* ARTICLE:

* begin *

The statement below is true.

The statement above is false.

 

I may be schizophrenic,

but at least I have each other.

 

 

I am a Nobody.

Nobody is Perfect.

Therefore I am Perfect.

 

KENTUCKY:

Five million people,

Fifteen last names.

 

 

I'm not your type.

I'm not inflatable.

 

Dyslexics Have More Nuf.

 

I LOVE COOKING WITH WINE

Sometimes I even put it in the food.

 

Preserve the Spotted Owl

(in formaldehyde)

 

When you work here,

you can name your own salary.

I named mine, "Fred".

 

money isn't everything,

but it sure keeps the kids in touch.

 

 

Reality is only an illusion

that occurs due to a lack of alcohol.

 

Red meat is not bad for you

Fuzzy green meat is bad for you.

 

I am having an out-of-money experience.

* end *

* DATA:
* begin *

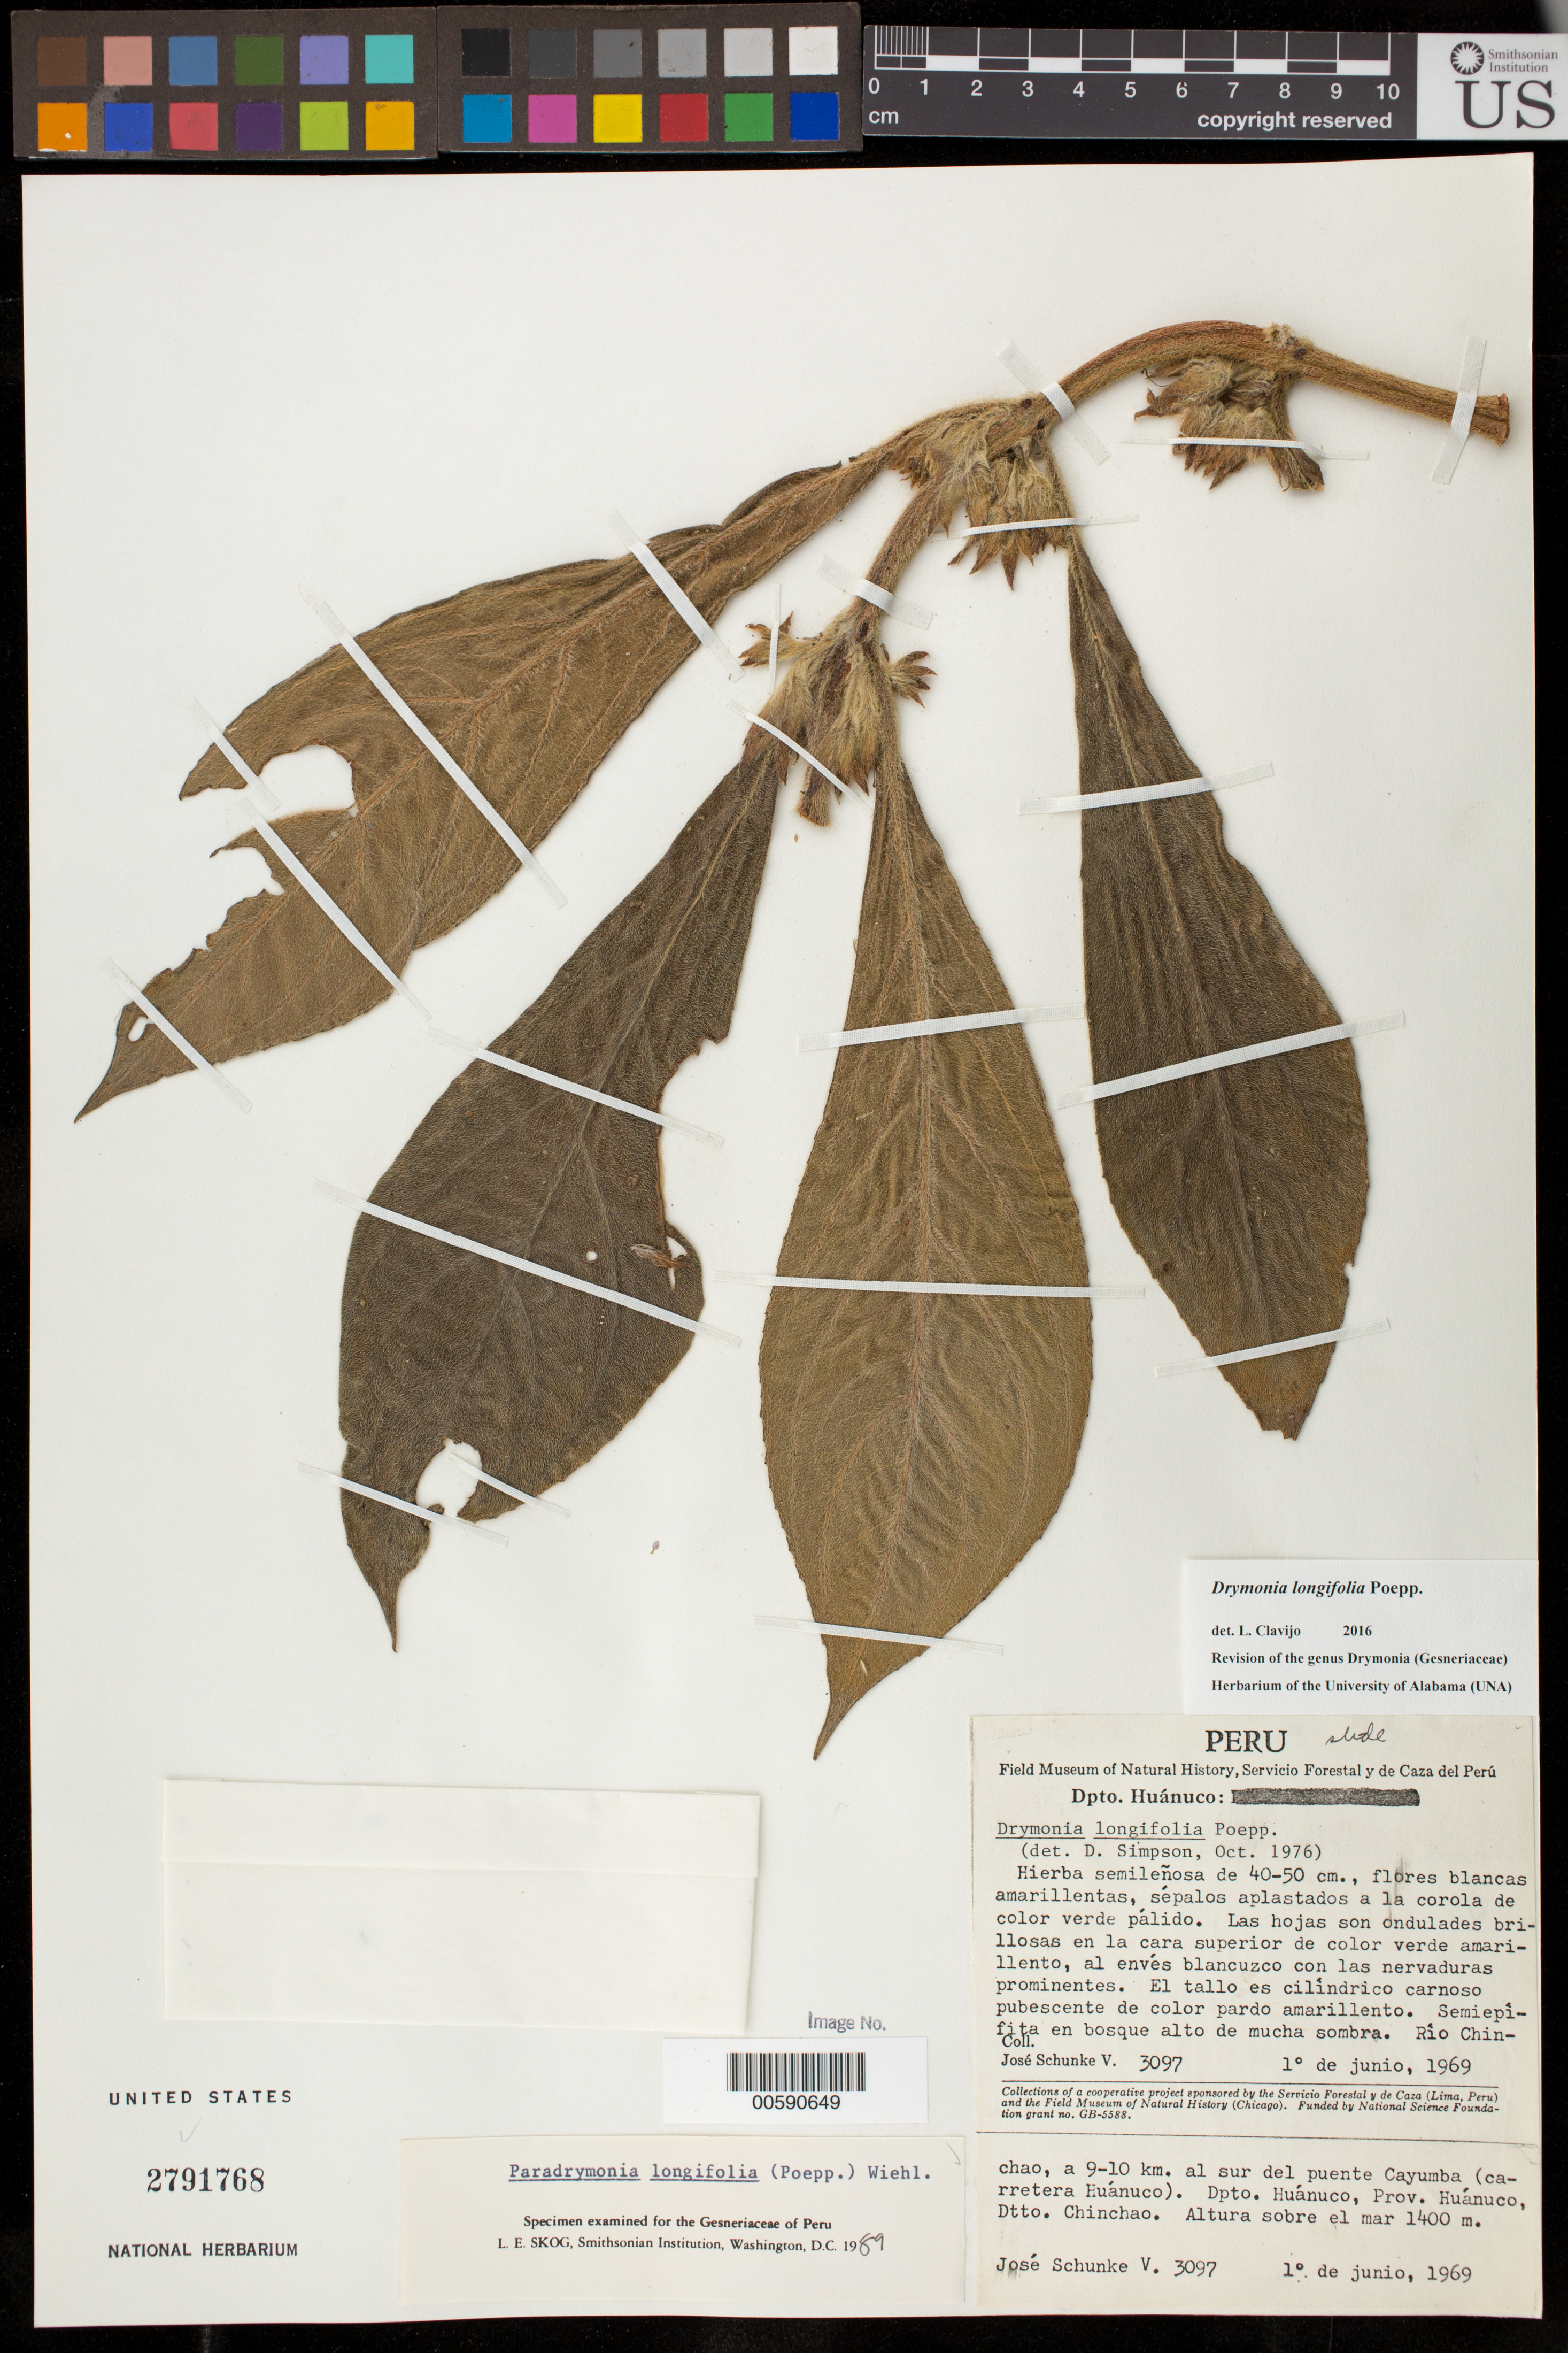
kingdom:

* end *

* PROBLEMS TO WORK ON:
a - Quote the list of jokes starting at "Reality is only" and ending at "an out-of-money experience.".
b - Please translate this sentence from the list of jokes into French: "I named mine, "Fred"."
You won't need the data.

* SOLUTION LIST:
a -
Reality is only an illusion

that occurs due to a lack of alcohol.

 

Red meat is not bad for you

Fuzzy green meat is bad for you.

 

I am having an out-of-money experience.

b - J'ai appelé le mien « Fred ».